Yine başka bir hadis-i şerifte şöyle buyrulmaktadır:
Resulullah (sav) buyurdular ki: "Kim ummiyye (gayesi İslam olmayan) bir bayrak altında bir asabiyete çağırırken veya bir asabiyete yardım ederken öldürülürce onun ölümü, cahiliye ölümü üzeredir." (Ravi:Cündeb İbnu Abdillah Hadis No:4798)
Yine bilinen bir örnektir. Hz. resul; kızı Fatıma'ya :"Ey Fatıma, peygamber kızıyım diye güvenme kıyamet günü ben bile seni kurtaramam " buyurmuşlardır. Burada da akraba olmanın ahirette kişiye hiçbir faydası ya da zararını olmayacağı açıkça ifade edilmiştir.
Konuyla ilgili diğer bir hadis de şöyledir:
Resulullah (sav) buyurdular ki: "Kim itaatten çıkar, cematten ayrılır (ve bu halde ölürse) cahiliye ölümü ile ölmüş olur. Kim de körü körüne çekilmiş (ummiyye) bir bayrak altında savaşır, asabiyet (ırkçılık) için gadablanır veya asabiyete çağırır veya asabiyete yardım eder, bu esnada da öldürülürse bu ölüm de cahiliye ölümüdür. Kim ümmetimin üzerine gelip iyi olana da, kötü olana da ayırım yapmadan vurur, mü`min olanlarına hürmet tanımaz, ahid sahibine verdiği sözü de yerine getirmezse o benden değildir, ben de ondan değilim." (Ravi: Ebu Hüreyre Hadis No : 1729)
Ayetlerden ve hadis-i şeriflerden anlaşılacağı üzere İslamiyet ırkçılığa şiddetle karşı çıkmakla ve onu yasaklamaktadır. Hiçbir ırkın, topluluğun ve de kişinin başka bir kişiye, topluluğa doğuştan gelen üstünlüğü söz konusu değildir. Üstünlük takvada yani Allah’a yaklaşmadadır. Üstünlüğün ölçüsü apaçık ortadadır ve takva üzere olduğunuzda yani Allah’a daha yakınlaştığınızda üstünlük elde etmiş olursunuz. Yüce İslam’ın şiddetle ret ettiği ve insanlığa karanlıklar yaşatmış bu ırkçılığı sonsuz kadar ayaklar altına almalı ve uzak durmalıyız.

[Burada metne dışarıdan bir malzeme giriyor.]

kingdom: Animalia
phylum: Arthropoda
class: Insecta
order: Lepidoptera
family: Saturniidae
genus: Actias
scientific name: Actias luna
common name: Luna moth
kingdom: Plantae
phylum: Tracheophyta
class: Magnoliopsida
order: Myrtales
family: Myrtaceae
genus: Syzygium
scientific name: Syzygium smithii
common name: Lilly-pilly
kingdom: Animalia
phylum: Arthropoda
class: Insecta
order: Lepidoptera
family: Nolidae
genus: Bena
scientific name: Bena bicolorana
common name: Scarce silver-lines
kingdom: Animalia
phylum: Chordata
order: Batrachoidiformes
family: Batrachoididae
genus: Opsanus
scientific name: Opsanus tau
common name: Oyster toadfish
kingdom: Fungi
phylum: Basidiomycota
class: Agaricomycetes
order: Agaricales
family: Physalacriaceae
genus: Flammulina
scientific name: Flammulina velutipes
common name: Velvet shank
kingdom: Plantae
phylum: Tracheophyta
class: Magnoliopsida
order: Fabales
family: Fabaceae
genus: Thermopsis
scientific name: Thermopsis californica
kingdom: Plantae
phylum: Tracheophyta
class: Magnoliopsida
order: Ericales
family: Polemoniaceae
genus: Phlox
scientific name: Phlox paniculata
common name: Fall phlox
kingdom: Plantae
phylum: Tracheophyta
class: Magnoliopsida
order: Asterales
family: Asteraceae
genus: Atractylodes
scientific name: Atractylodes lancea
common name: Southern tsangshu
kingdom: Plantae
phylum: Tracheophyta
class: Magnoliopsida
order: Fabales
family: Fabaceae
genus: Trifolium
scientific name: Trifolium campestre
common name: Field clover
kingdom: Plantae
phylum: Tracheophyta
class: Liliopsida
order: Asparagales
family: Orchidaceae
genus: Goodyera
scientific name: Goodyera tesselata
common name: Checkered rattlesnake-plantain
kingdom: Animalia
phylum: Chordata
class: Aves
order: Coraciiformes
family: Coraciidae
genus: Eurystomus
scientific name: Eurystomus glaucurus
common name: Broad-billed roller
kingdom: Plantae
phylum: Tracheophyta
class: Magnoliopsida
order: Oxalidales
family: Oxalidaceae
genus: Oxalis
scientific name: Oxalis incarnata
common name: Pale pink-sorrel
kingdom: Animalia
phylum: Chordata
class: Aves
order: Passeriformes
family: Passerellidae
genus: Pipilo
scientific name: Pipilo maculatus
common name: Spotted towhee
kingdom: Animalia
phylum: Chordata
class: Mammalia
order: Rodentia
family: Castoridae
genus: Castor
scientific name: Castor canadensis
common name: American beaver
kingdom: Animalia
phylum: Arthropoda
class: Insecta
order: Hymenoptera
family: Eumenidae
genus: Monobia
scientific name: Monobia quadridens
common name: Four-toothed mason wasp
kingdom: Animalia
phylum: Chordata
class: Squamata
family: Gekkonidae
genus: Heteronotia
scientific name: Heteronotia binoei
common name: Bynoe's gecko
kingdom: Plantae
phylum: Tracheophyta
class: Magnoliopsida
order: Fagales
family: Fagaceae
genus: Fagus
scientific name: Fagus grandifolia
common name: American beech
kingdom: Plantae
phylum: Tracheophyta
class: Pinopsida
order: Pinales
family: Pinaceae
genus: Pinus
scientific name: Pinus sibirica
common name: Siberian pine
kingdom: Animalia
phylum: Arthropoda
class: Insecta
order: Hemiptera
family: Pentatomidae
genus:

Peygamber Efendimiz, ırkçılığı şöyle tarif etmektedir:
"Ey Allah`ın Resulü," dedim, "asabiyet nedir?" "Asabiyet," buyurdular, "zulümde kavmine yardım etmendir." (Ravi: Vasile İbnu`l-Eska Hadis No: 4800)
Hadis-i şerif’ten de apaçık anlaşıldığı üzere, ırkçılık; zulüm üzerinde olan, zulüm yapan kavmine yardım edilmesidir. Yani kişinin kavmini, milletini sevmesi ırkçılık değildir. Hatta Hz. Peygamber şöyle buyurmaktadırlar:
Resulullah (sav) buyurdular ki: "En hayırlınız, (zulme düşerek) günah işlemedikçe aşiretini müdafaa edendir." (Ravi (r.a.): Süraka İbnu Malik el-Cu'şemi)
Yukarda ki bu hadis-i şeriften de apaçık anlaşılacağı üzere, günah işlemedikçe mensubu bulunduğumuz milleti, cemiyeti, kavmi ve aşireti müdafaa etmemiz yani savunmamız çok hayırlı bir davranış olarak görülmektedir. O halde milliyetçi olmamız, milli değerlere, aziz vatanımıza sahip çıkmamız örnek bir davranış olmaktadır.
Bir Bayrak, Bir Millet, Bir Vatan, Bir Dil anlayışıdır milliyetçilik. Gelişmektir, milli gelirin artmasımı istemektir milliyetçilik. Daha iyi kentleşme, daha iyi eğitim imkânları, daha iyi sağlık şartlarını sağlamaktır milliyetçilik. Tarih şuuruna sahip olmak, tam bağımsız olmaktır milliyetçilik. Emperyalizme, zulme, siyonizme, bölücülüğe ve işgallere karşı olmaktır milliyetçilik.
Türk Milliyetçiliği gerçek anlamını Merhum Cennet Mekan Başbuğ Alparslan Türkeş ile bulmuş, siyasallaşmış ve kadrolaşmıştır. Başbuğ, Türk Milliyetçiliğinin sınırlarını İslam ile çizmiştir. Ülkücülerin Türk Milliyetçiliği budur. Bundan vazgeçmek ya da bu sınırların dışına çıkmak bu millete ihanettir, devlete zarar vermektir.